Huawei Honor 8: Good Android smartphone that fails to stand out [Review]

Huawei Honor 8 front

Two years ago, Huawei, one of the world’s largest mobile phone vendors, caused a surprise by unveiling a new brand called Honor which the parent company described as being a brand run by millennials for millennials.

Honor unveiled its latest flagship handset, the Honor 8, which is roughly equivalent to the Huawei P9 launched in April this year.

While Honor’s initial boost came because its handsets were generally seen as more affordable options compared to the big guns, the Honor 8 aims to change this with a much higher price tag and a commensurate improvement in hardware.

Both moves aim to cement Honor’s position in the market as a serious player with a clear objective: grab a bigger slice of the affordable-but-premium smartphone market and prevent others -- like Xiaomi and OnePlus -- from increasing their market share.

The Design

The Honor 8 opted an all-glass enclosure with rounded edges and uses a 3D prism effect encased in 15 layers of finished glass.
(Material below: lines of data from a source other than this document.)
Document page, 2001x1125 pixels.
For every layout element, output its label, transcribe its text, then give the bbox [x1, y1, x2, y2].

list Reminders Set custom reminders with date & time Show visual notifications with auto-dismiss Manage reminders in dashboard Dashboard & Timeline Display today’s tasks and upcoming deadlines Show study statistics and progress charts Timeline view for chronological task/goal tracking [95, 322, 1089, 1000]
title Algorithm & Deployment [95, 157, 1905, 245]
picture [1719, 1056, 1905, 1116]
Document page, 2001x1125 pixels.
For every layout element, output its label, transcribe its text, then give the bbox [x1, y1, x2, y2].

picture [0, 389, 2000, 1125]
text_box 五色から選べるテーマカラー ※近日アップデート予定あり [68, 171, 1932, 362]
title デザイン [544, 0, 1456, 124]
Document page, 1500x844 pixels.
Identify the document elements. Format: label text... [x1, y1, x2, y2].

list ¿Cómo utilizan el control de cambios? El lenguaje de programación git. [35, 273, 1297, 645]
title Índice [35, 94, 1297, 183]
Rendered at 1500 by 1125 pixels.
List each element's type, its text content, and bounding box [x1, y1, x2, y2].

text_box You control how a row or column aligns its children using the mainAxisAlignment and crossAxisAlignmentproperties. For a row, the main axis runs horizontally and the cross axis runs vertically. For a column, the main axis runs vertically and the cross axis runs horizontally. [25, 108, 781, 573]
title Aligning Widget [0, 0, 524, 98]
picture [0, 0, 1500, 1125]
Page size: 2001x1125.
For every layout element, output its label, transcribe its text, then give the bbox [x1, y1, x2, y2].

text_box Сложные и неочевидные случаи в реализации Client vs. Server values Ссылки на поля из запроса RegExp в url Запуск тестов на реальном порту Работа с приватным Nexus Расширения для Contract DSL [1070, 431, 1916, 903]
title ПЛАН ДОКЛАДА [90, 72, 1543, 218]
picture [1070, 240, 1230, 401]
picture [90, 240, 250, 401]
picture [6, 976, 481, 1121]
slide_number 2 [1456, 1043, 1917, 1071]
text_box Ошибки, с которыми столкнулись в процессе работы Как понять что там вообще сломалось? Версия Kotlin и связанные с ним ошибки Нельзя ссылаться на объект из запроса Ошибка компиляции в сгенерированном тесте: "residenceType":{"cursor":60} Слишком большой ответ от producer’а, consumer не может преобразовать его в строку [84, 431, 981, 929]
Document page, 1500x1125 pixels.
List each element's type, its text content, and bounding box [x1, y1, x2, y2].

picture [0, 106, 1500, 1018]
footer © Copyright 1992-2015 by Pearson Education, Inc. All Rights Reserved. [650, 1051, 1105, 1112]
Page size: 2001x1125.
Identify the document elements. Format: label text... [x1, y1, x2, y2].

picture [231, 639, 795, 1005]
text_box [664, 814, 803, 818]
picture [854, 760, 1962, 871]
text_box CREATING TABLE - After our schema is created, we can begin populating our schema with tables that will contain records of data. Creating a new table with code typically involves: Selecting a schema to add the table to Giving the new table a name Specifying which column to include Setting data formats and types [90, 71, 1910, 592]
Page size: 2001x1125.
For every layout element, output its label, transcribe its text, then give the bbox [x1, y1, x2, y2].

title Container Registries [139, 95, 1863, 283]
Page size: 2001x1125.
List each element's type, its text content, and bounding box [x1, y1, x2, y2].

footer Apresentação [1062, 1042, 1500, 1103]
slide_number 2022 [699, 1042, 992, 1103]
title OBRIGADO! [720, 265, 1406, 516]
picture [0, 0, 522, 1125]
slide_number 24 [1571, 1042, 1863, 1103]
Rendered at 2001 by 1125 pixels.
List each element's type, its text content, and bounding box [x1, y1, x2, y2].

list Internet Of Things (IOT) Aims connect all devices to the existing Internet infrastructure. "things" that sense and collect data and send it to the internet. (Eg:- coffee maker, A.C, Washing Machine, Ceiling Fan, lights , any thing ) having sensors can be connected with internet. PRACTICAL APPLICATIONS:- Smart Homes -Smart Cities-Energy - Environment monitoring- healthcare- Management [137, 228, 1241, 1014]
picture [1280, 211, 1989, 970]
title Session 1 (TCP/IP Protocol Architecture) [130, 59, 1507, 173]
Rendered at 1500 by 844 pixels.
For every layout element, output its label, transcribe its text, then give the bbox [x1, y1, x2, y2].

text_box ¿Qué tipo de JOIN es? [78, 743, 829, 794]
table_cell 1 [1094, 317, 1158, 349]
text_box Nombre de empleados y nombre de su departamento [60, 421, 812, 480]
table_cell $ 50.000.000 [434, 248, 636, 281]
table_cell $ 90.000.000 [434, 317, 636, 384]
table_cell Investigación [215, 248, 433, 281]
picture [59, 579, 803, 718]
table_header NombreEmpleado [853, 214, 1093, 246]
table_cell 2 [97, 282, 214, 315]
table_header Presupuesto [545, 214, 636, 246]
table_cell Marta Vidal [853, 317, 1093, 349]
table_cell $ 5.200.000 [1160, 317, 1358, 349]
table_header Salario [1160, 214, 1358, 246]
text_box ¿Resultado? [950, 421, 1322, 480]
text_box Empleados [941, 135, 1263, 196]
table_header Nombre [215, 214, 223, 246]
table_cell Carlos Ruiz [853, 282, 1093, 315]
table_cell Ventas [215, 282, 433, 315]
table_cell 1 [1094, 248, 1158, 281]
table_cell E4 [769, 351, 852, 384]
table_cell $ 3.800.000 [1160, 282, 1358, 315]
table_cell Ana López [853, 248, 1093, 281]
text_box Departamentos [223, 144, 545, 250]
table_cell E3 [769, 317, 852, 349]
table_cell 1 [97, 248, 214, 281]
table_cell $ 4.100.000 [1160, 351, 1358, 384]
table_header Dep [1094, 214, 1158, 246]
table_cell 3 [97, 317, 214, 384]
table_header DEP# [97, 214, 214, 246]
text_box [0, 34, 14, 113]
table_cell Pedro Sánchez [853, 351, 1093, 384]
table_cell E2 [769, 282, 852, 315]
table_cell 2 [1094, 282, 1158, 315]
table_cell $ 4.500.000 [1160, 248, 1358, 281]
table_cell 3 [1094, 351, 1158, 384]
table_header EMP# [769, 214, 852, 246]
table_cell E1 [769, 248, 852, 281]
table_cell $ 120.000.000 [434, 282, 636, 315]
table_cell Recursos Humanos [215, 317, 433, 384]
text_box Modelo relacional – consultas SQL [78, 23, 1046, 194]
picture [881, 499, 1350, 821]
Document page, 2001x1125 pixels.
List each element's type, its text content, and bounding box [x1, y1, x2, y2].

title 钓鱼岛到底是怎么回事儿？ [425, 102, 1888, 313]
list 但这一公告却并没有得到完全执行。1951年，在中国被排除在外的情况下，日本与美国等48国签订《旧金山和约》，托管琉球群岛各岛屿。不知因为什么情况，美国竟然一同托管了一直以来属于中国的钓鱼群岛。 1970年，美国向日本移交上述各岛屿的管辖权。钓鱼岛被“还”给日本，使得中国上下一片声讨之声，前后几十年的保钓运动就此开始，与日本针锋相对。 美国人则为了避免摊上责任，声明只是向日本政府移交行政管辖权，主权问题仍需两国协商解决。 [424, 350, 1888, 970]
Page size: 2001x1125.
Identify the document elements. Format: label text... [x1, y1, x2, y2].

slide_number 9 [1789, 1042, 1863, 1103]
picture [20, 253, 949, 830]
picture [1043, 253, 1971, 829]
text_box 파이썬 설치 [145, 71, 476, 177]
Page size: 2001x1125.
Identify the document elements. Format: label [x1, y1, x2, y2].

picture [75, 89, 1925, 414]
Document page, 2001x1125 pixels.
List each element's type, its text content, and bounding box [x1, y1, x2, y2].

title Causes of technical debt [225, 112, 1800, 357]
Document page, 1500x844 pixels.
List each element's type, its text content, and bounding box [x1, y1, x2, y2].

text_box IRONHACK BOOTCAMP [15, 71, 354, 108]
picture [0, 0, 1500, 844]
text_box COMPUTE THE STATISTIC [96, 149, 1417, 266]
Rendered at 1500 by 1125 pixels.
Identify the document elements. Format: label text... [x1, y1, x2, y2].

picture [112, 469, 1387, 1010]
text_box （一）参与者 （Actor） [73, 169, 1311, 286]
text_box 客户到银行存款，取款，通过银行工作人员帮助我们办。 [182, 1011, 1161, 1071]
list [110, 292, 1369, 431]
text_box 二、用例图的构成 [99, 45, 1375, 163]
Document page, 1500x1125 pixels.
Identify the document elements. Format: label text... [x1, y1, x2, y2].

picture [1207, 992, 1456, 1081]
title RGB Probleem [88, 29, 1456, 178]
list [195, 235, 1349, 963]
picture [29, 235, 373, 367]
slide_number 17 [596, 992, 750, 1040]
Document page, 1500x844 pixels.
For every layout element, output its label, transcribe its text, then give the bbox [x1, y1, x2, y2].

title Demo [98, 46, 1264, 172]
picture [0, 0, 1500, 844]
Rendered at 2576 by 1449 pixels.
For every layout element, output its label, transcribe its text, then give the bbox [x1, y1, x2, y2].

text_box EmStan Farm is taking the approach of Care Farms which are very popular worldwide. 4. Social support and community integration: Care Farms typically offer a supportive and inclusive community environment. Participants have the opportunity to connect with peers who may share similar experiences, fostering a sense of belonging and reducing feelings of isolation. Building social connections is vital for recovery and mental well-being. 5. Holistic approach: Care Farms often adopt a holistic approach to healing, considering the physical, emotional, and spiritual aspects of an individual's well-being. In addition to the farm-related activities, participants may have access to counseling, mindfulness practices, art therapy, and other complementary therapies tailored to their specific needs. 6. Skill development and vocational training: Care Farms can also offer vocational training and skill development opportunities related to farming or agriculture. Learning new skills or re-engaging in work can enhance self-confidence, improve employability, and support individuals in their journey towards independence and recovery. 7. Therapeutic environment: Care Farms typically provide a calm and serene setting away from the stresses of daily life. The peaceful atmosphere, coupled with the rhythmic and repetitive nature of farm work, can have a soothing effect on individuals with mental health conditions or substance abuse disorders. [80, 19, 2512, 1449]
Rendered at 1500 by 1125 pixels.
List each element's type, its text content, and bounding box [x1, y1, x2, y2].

According to Honor, the ergonomic, grooved shape makes for a smoother feel and a steadier group.

However, like most handsets with a glass back, this one slides effortlessly across any smooth surface and it landed on the floor a few times already, making a case or sleeve an essential purchase. Like all recent high-end smartphones, there’s a USB Type-C port on the bottom and that’s also where the speaker and the audio ports are located.

A fingerprint reader can be found at the back together with two 12-megapixel sensors which you sadly, can’t use to take 3D pictures or videos; there’s also an 8-megapixel front-facing camera.

Its 5.2-inch screen has a full HD resolution, offering as many pixels as most high end laptops. Add in a system-on-chip (built by Huawei’s own Hisilicon subsidiary) that has more cores (eight) and is clocked faster (2.3GHz) than processors in your mainstream laptop. Add in a 3,000mAh battery, 4GB of RAM (as much as most laptops) and 32GB onboard storage and you get the basics of a high end smartphone.

The phone supports two SIM cards simultaneously although only one of them is 4G compatible and you can only use one if you want to use the microSD card slot. Connectivity wise, you get the full whack thrown in: 802.11ac, USB, GPS, Glonass, Bluetooth 4.2 as well as NFC and even an IR blaster.

The Honor 8 runs on Android 6.0 Marshmallow with Honor having committed to delivering updates for the handset at least till 2018 (new features for the first 12 months, then security updates afterwards).  As expected, it adopted Huawei’s Emotion UI 4.1 which means that there is no app drawer and the extra customization involved in the skin means that performance will always be less.

Huawei Honor 8 back

In Use

The display is -- as expected -- gorgeous, in line with other smartphones at the high end of the market. Colors were well rendered and readability in broad daylight very acceptable thanks to a 440nits brightness.

The cameras, all three of them, delivered more than adequate pictures. The camera app offers some manual controls and a flurry of useful and less useful features; note that the Honor 8 doesn’t take 4K videos.

The sound coming from the one speaker was average at best, we’d have preferred front facing ones. There’s also a number of applications (Uber, Facebook) that were preloaded that will save you time while others like Mirror are gimmicky.

The charger provided managed to fill up just over half of the battery in around 40 minutes, just make sure that you have an extra USB Type-C cable around, essential for your commutes.

The fingerprint reader with a 3D touch sensor was activated in a fraction of a second and can be configured to execute a number of tasks post-unlocking.

Huawei Honor 8 side

Verdict

At £369 direct from the vendor, The Honor 8 makes as good a business smartphone as any other Android handset on the market with the notable exception of the BlackBerry Priv.

The latter now costs less than £400 which makes it a quasi-automatic first choice for enterprise buyers. And the competition at that price point is only heating up: other than BlackBerry’s flagship, there’s the iPhone 6 (currently sold with 128GB), the HTC One A9, the Samsung Galaxy S6 Edge as, lest not forget, Huawei’s very own P9.

Then, there’s the OnePlus 3, produced by OnePlus which is rumored to be a wholly owned subsidiary of arch rival OPPO. It sports a Snapdragon 820 SoC, 6GB of RAM, 64GB storage, a fast charger, a metal body and an AMOLED display, all for less than £330.

To Honor’s credit, the phone comes with a two-year warranty with a free support line in the UK. Ultimately though, the Honor 8 is a tad too expensive for what it offers bearing in mind that rivals are not staying put.

There’s no salient features that would, like Priv’s slide out keyboard, make it a stand out product, at least for businesses.